----- Trecho da fonte -----

NEWSLETTER POR EMAIL

24 de Março - Mês Dedicado a São José

Vai São José com a Virgem e seu Filho a Jerusalém;
Fica o Menino Jesus oculto no templo três dias;
No fim deles, acham-no disputando com os doutores e recolhem-se a Nazaré

FONTE

            Como religioso observador da Lei, ia todos os anos o gloriosíssimo São José ao Templo de Jerusalém celebrar as solenes festividades, que Deus instituíra no povo de Israel; e, ainda que este preceito não obrigava as mulheres, a piedosíssima Virgem sempre acompanhava, nestas romarias a seu Santo Esposo.
            Contava já o Menino doze anos de idade; e, levando-o seus santíssimos pais consigo para assistir à Festa da Páscoa, que era das mais solenes que se faziam, acabados os sete dias daquela sagrada função, retiraram-se para Nazaré São José e a Virgem Maria, cada um em grupo diferente, e imaginavam que Jesus, como era costume dos mais meninos, viria na companhia de um deles; de sorte que à Virgem Maria parecia-lhe, por uma conjectura provável, que seu amado Filho viria com São José, e este julgava que teria vindo com a Virgem; o Menino, porém, deixou-se ficar em Jerusalém.
            Tinham andado os Divinos Esposos a distância percorrida em um dia, até que chegando à pousada, onde se haviam de ajuntar todos, procurando ao Menino, não o acharam. A aflição e sentimento, que o Santo Patriarca e sua Divina Esposa tiveram na perda de seu Filho Santíssimo, foi imensa. Esta pena foi uma das espadas, que Simeão lhe havia profetizado que transpassaria seu coração. Foi tão cruel este tormento, que, não podendo expressá-lo o Evangelista com palavras, usara de enfáticas admirações.

-----

*Objetivo*
Prossiga com o texto sobre São José e a perda do Menino Jesus em Jerusalém, escrevendo a continuação a partir da última frase que ele traz.

----- Dados apresentados -----

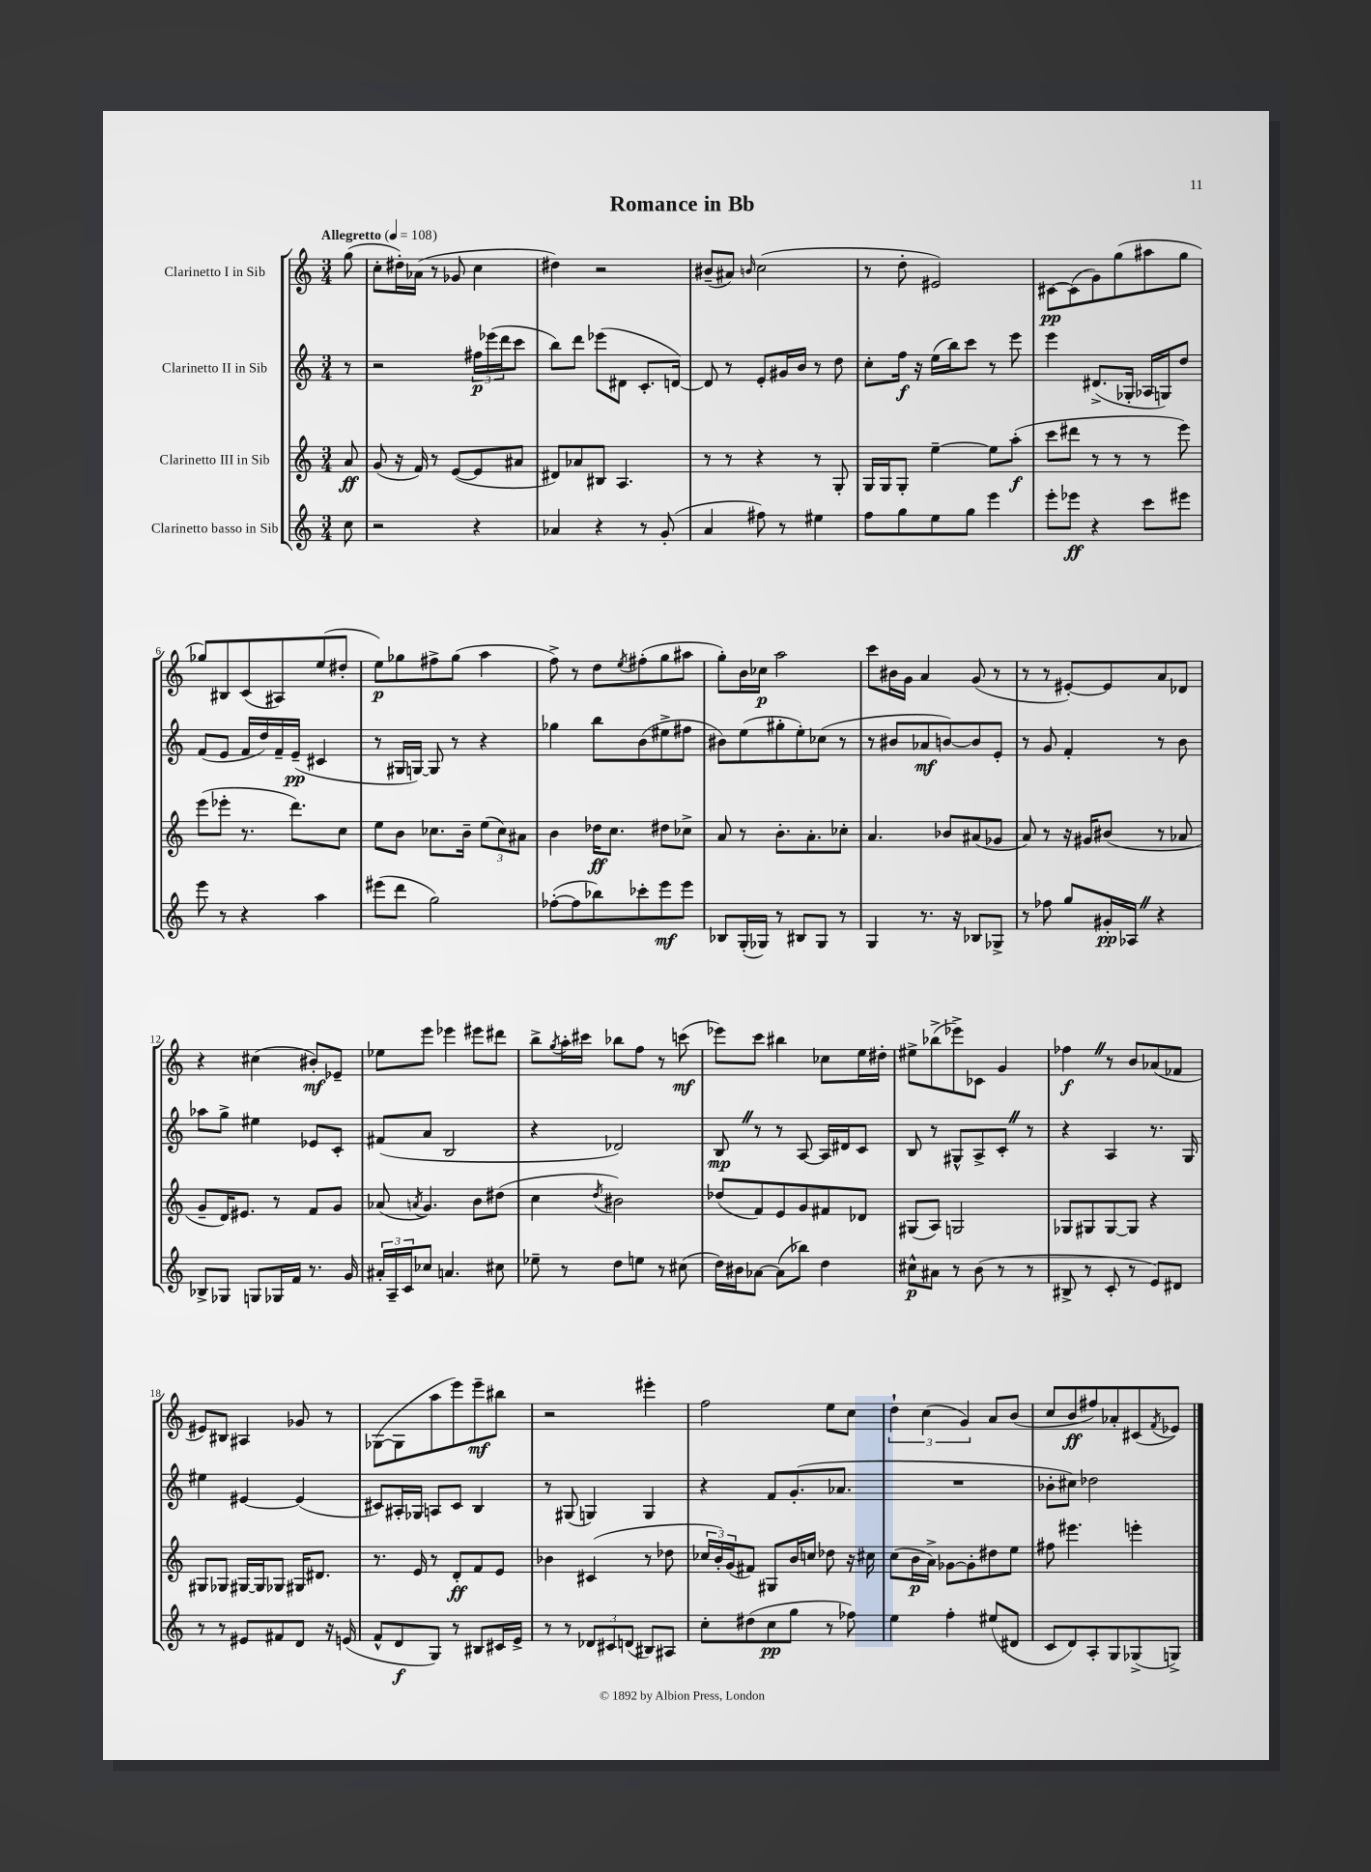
\header { title = "Romance in Bb" }
<<
\new StaffGroup <<
\new Staff = "s0" \with { instrumentName = "Clarinetto I in Sib" } {
    \clef treble \key c \major \numericTimeSignature \time 3/4 \partial 8 \tempo "Allegretto" 4 = 108
    g''8( |
    c''8-. dis''16-.) aes'16( r8 ges'8 c''4 |
    dis''4) r2 |
    bis'8--( ais'8) \grace { b'16 } c''2( |
    r8 d''8-. eis'2) |
    cis'8~\pp cis'8( g'8) g''8( ais''8 g''8 |
    ges''8) bis8 c'8( ais8) e''8( dis''8-. |
    e''8\p) ges''8 fis''8-> ges''8( a''4 |
    f''8->) r8 d''8 \acciaccatura { e''8 } fis''8-.( g''8 ais''8 |
    g''8-.) b'16 ces''16\p a''2 |
    c'''8 bis'16 g'16 a'4 g'8( r8 |
    r8 r8 eis'8~-.) eis'8 a'8 des'8 |
    r4 cis''4( bis'8-.\mf) ees'8-- |
    ees''8 e'''8 ees'''4 eis'''8 dis'''8 |
    b''8-> \acciaccatura { g''8 } a''16-. cis'''16 bes''8 f''8 r8 c'''8\mf( |
    ees'''8) c'''8 bis''4 ces''8 e''16 dis''16-. |
    eis''8-> bes''8->( ees'''8->) ces'8 g'4 |
    fes''4\f \once \override BreathingSign.text = \markup { \musicglyph "scripts.caesura.straight" } \breathe r8 b'8 aes'8( fes'8 |
    eis'8) bis8 ais4 ges'8 r8 |
    ges8~( ges8 a''8 e'''8) e'''8--\mf bis''8 |
    r2 eis'''4-. |
    f''2 e''8 c''8 |
    \tuplet 3/2 { d''4-! c''4( g'4) } a'8 b'8( |
    c''8 b'8\ff fis''8) aes'8-. cis'8( \acciaccatura { f'8 } ees'8) \bar "|." |
}
\new Staff = "s1" \with { instrumentName = "Clarinetto II in Sib" } {
    \clef treble \key c \major \numericTimeSignature \time 3/4 \partial 8
    r8 |
    r2 \tuplet 3/2 { fis''16\p ees'''16( d'''16 } c'''8 |
    b''8) d'''8 ees'''8( dis'8 c'8.-. d'16~) |
    d'8 r8 e'8-. gis'16 b'16 r8 d''8 |
    c''8-. f''16\f r16 e''16( b''16) c'''8 r8 e'''8 |
    e'''4 dis'8.->( ges16-. aes16 g16) d''8 |
    f'8( e'8 f'16 d''16) f'16-- e'16--\pp( cis'4 |
    r8 gis16 g16~) g8 r8 r4 |
    ges''4 b''8 b'8( eis''8-> fis''8 |
    bis'8) e''8( gis''8-. e''8-.) ces''8( r8 |
    r8 bis'8 aes'8\mf b'8~) b'8 e'8-. |
    r8 g'8 f'4-. r8 b'8 |
    aes''8 g''8-> eis''4 ees'8 c'8-. |
    fis'8( a'8 b2 |
    r4 des'2) |
    b8\mp \once \override BreathingSign.text = \markup { \musicglyph "scripts.caesura.straight" } \breathe r8 r8 a8~ a16 dis'16 c'8 |
    b8 r8 gis8-^ a8-> c'8-. \once \override BreathingSign.text = \markup { \musicglyph "scripts.caesura.straight" } \breathe r8 |
    r4 a4 r8. g16 |
    eis''4 eis'4~ eis'4( |
    cis'8) ais16-. ges16 a8 cis'8 b4 |
    r8 gis8( g4) g4 |
    r4 f'8 g'8.-.( aes'8. |
    R2. |
    bes'8-. cis''8) des''2 \bar "|." |
}
\new Staff = "s2" \with { instrumentName = "Clarinetto III in Sib" } {
    \clef treble \key c \major \numericTimeSignature \time 3/4 \partial 8
    a'8\ff |
    g'8( r16 f'16) r8 e'8~( e'8 ais'8 |
    dis'8) aes'8 bis8 a4. |
    r8 r8 r4 r8 g8-. |
    g16 g16 g8-. e''4~-- e''8 a''8-.\f( |
    c'''8 dis'''8 r8 r8 r8 e'''8) |
    e'''8( ees'''8-. r8. d'''8.) c''8 |
    e''8 b'8 ces''8. b'16-- \tuplet 3/2 { e''8( ces''8) ais'8 } |
    b'4 des''16\ff c''8. dis''8 ces''8-> |
    a'8 r8 b'8.-. a'8.-. ces''8-. |
    a'4. bes'8 ais'8( ges'8 |
    a'8) r8 r16 gis'16 bis'8( r8 aes'8 |
    g'8-- d'16) eis'8. r8 f'8 g'8 |
    aes'8( \acciaccatura { a'8 } g'4.) b'8 dis''8( |
    c''4 \acciaccatura { d''8 } bis'2) |
    des''8( f'8) e'8 g'8 fis'8 des'8 |
    gis8( a8) g2 |
    ges8 gis8 gis8~ gis8 r4 |
    gis8 ges8 gis16~ gis16 ges8 gis16 dis'8. |
    r8. e'16 r8 d'8-.\ff f'8 e'8 |
    bes'4 cis'4( r8 des''8 |
    \tuplet 3/2 { ces''16 b'16-.) g'16( } fis'8) gis8 b'16 c''16 des''8 r16 cis''16 |
    c''8( b'16\p a'16->) ges'8~ ges'8-. dis''8 e''8 |
    fis''8 eis'''4. e'''4-. \bar "|." |
}
\new Staff = "s3" \with { instrumentName = "Clarinetto basso in Sib" } {
    \clef treble \key c \major \numericTimeSignature \time 3/4 \partial 8
    c''8 |
    r2 r4 |
    aes'4 r4 r8 g'8-.( |
    a'4 fis''8) r8 eis''4 |
    f''8 g''8 e''8 g''8 e'''4 |
    e'''8-. ees'''8\ff r4 c'''8 eis'''8 |
    e'''8 r8 r4 a''4 |
    eis'''8( d'''8 g''2) |
    fes''8~-.( fes''8 bes''8) ces'''8-. e'''8\mf e'''8 |
    bes8 g16-.( ges16) r8 bis8 ges8 r8 |
    g4 r8. r16 bes8 ges8-> |
    r8 fes''8 g''8 gis'16-.\pp aes16 \once \override BreathingSign.text = \markup { \musicglyph "scripts.caesura.straight" } \breathe r4 |
    bes8-> ges8 g8 ges16 f'16 r8. g'16 |
    \tuplet 3/2 { ais'16-. a16-- c'16 } ces''8 a'4. cis''8 |
    ees''8-- r8 d''8 e''8 r8 cis''8( |
    d''16) bis'16 aes'8~ aes'8( bes''8) d''4 |
    cis''8-^\p ais'8 r8 b'8( r8 r8 |
    bis8-> r8 c'8-. r8 e'8) dis'8 |
    r8 r8 eis'8 fis'8 d'8 r16 e'16( |
    f'8-^ d'8\f g8) r8 bis8 cis'16 e'16-> |
    r8 r8 \tuplet 3/2 { des'8 cis'8 d'8( } bis8) ais8 |
    c''8-. dis''8( c''8\pp g''8 r8 fes''8) |
    e''4 f''4-. eis''8( dis'8 |
    c'8 d'8) a8-. g8 ges8->( g8->) \bar "|." |
}
>>
>>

-----

*Resposta ao problema*
            Com toda a diligência tratou logo o Santo de procurar o Menino, correndo por uma e outra parte, cheio de grande pena, lágrimas e fadiga; e houvera chegado sua vida a manifesto perigo, se a mão do Senhor o não confortara e a prudentíssima Virgem o não consolasse e persuadisse a descansar algum pouco; porque o verdadeiro e grande afeto, que São José tinha ao Menino Deus, o incitava, com veemência, a buscá-lo, sem se lembrar de alimentar a vida, nem socorrer a natureza debilitada, e isso por espaço de três dias em que o procurou.
            Depois de três dias contínuos de amarga ausência e diligente desvelo, buscando São José e Maria Santíssima o inocente Cordeiro de Deus, já na sua pátria, já entre os amigos e parentes, tornaram, enfim, a Jerusalém, e, por indícios, foram achá-lo no Templo, sentado no ínfimo degrau e sobre as esteiras do pavimento, entre os Doutores da Lei, como era costume, disputando matérias concernentes à vinda do prometido Messias, combinando com tanto acerto e magistério as Profecias e Escrituras referentes às condições dos seus diferentes Adventos, que causava admiração aos mais sábios e soberbos Rabinos.
            Chegaram nesta ocasião os aflitos pai, e, absortos ambos com a amável presença de seu querido Filho, foi incomparável o gozo e alegria, que receberam aqueles dois magoados corações; não há palavras que possam explicar bem o contentamento que tiveram. Esperaram que se acabasse a controvérsia e desfizesse o maior concurso; então, talvez ouvindo a muitos gabar a habilidade do Menino e vendo a outros o abraçarem, chegando-se a Virgem a ele, lhe disse: Filho, que é isto, que nos fizestes? Vosso pai e eu aflitos e lastimados vos andamos buscando até agora.
             A Virgem soberana, que sabia muito bem haver concebido do Espírito Santo, deu a seu esposo São José o nome de pai de Cristo, não só para o honrar como cabeça de sua casa, mas, porque, nomeando-o de outra maneira entre os que tinham a Cristo por Filho natural de São José, não o julgassem por espúrio. Tão grande estima fazia de São José, seu santo esposo, a Rainha do céu, que nem ainda no nome se lhe antepunha. Recolhendo-se, finalmente, para Nazaré, alegres e contentes com o Menino, a Senhora o levava pela mão da parte direita e São José da parte esquerda, como receando que do Menino se tornassem a perder outra vez.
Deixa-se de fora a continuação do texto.